* [Teks Halaman]:
##############################

Pendidikan Agama yang berdasarkan pengetahuan saja dirasa kurang relevan dalam waktu ini. Pendidikan Religiositas pada dasarnya merupakan suatu pendidikan untuk menumbuhkembangkan sikap batin siswa agar mampu melihat kebaikan Tuhan dalam diri sendiri, sesama, dan lingkungan hidupnya.
Kebaikan Tuhan dalam diri siswa merupakan anugerah Tuhan yaitu hidup beserta potensi-potensinya guna mengembangkan menjadi manusia yang utuh (religius, bermoral, dan terbuka) diharapkan mampu menjadi pelaku perubahan sosial demi kesejahteraan masyarakat.

##############################

* [Data Terkumpul]:
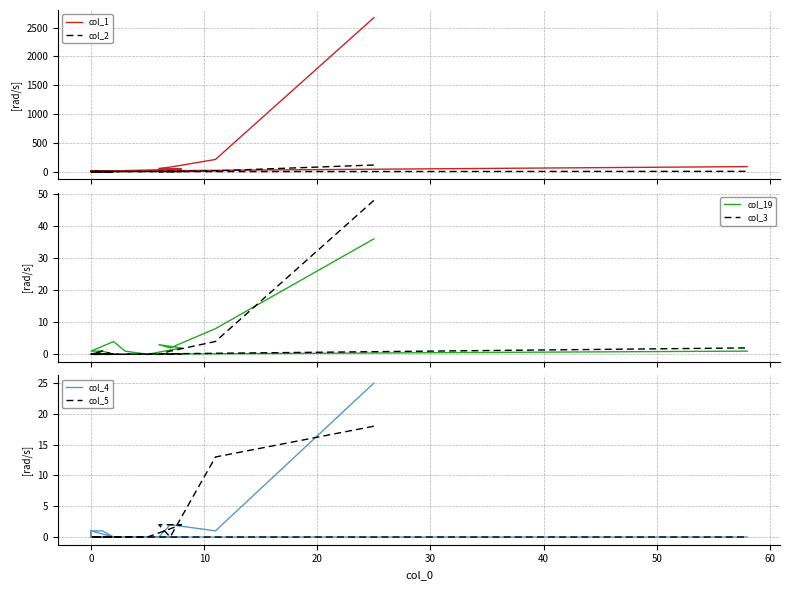

At which category does the chart reach its minimum across all series?

10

##############################

* [Tugas Anda]: Lanjutkan teks tentang Pendidikan Religiositas setelah kalimat terakhirnya. Data ini tidak perlu dipakai.

* [Tempat Jawaban]:
Pendidikan nilai ini sedang disebarluaskan dan diusahakan agar sekolah-sekolah katolik memperhatikan dan menjabarkannya dalam kegiatan belajar mengajarnya, dan dalam kehidupan persekolahan sehari-hari. Pendidikan nilai kiranya memang sudah terlaksana dalam kehidupan sehari-hari di sekolah, tetapi kiranya juga belum secara terpadu dan disadari baik oleh pimpinan sekolah dengan para gurunya, maupun para siswa dan orang tuanya.
Pembentukan nilai/ karakter sangat penting bagi perkembangan dan pembentukan kepribadian dan rohani siswa di samping pengajaran ilmiah atau akademik yang mereka peroleh melalui pelajaran di bangku sekolah. ( A. Sewaka, SJ, 1988)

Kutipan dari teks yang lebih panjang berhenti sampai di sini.